Last week, the company said it would shut a manufacturing facility in the US.

The company will close its site in Lancaster in Wisconsin in the fourth quarter of its 2024 financial year, a three-month period that runs from January to the end of March next year.

In August last year, Saputo announced the closure of another plant in the state. The cheese factory in Belmont will shut in the same quarter as the Lancaster site. Saputo has recently converted a third plant in Wisconsin. The facility in Reedsburg will take on the production carried out in Lancaster.

Saputo is scheduled to publish its second-quarter financial results this week.

In the first quarter of the company’s current financial year, the company’s revenue fell 2.8% to C$4.2bn ($3.04bn).

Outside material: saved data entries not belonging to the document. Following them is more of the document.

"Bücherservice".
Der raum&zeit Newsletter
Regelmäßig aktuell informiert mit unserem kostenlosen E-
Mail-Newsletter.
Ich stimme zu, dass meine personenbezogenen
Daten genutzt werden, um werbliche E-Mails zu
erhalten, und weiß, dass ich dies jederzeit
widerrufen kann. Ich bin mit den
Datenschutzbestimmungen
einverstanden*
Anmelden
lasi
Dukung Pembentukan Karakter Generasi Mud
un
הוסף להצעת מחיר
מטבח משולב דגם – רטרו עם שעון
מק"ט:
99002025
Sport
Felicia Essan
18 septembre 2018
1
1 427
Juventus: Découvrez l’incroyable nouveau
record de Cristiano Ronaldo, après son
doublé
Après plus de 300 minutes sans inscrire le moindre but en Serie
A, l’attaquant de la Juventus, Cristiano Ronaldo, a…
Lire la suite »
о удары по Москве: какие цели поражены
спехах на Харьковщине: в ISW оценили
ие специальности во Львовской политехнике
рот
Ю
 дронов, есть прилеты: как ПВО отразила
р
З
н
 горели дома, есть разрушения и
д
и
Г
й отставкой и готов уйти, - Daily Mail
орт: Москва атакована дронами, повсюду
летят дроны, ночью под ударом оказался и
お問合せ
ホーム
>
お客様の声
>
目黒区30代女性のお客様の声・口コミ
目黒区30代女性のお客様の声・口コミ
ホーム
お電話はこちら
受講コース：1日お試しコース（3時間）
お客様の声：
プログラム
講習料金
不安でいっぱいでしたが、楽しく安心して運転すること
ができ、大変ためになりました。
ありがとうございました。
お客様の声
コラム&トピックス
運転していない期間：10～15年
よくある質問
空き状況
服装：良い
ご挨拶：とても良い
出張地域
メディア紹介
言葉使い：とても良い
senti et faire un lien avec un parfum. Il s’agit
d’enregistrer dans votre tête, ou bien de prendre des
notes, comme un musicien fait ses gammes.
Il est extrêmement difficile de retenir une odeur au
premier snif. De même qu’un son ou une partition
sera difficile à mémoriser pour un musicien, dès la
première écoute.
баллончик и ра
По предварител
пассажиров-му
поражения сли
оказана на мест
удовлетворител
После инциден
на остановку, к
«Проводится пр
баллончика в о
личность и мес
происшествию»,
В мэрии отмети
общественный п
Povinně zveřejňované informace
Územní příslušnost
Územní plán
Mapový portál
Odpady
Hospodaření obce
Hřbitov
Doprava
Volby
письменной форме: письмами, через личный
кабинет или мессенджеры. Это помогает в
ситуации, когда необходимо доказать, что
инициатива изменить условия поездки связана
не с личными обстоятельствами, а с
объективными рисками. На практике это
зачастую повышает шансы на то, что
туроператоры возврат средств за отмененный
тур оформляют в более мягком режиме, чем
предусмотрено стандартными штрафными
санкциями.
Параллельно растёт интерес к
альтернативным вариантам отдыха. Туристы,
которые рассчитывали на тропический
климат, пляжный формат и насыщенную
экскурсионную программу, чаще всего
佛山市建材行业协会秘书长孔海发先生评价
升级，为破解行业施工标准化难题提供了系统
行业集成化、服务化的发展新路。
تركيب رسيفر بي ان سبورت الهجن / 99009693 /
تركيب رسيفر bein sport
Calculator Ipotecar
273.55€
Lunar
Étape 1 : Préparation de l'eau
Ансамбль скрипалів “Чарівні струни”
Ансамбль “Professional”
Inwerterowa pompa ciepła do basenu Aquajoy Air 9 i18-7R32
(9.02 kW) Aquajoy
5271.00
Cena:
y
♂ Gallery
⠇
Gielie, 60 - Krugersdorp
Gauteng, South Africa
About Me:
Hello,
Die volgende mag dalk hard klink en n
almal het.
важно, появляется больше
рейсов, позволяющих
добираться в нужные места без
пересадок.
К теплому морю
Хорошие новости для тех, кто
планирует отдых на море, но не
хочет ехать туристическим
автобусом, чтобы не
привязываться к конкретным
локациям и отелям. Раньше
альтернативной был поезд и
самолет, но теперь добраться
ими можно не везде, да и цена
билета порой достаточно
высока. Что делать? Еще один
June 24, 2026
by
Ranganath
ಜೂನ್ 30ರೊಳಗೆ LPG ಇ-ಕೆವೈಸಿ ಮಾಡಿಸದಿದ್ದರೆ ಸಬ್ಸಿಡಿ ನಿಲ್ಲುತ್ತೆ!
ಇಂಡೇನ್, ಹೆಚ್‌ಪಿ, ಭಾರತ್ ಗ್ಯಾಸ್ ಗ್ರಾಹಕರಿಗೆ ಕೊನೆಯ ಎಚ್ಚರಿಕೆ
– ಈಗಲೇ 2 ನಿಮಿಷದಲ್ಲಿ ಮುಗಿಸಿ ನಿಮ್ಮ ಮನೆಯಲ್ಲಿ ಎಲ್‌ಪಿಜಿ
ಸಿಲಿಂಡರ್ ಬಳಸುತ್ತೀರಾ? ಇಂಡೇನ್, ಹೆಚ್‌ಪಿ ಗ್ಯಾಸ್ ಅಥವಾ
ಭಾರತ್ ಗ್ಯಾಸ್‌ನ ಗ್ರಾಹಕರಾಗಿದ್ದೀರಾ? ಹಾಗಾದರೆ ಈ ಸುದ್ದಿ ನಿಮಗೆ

“Adjusted” EBITDA rose 4.3% to C$362m but Saputo admitted it would not meet a target it had set for that metric by its fiscal 2025 year due to waning consumer demand and continuing “market headwinds”.

In April, Saputo announced plans to sell two factories in Australia to Coles, the country’s second-largest grocer.

However, in September, Australia’s competition regulator pushed back its decision on the deal.

The Australian Competition and Consumer Commission (ACCC) was due to present its conclusions on 14 September but said it is still gathering feedback from “parties” that had previously voiced concerns over the deal.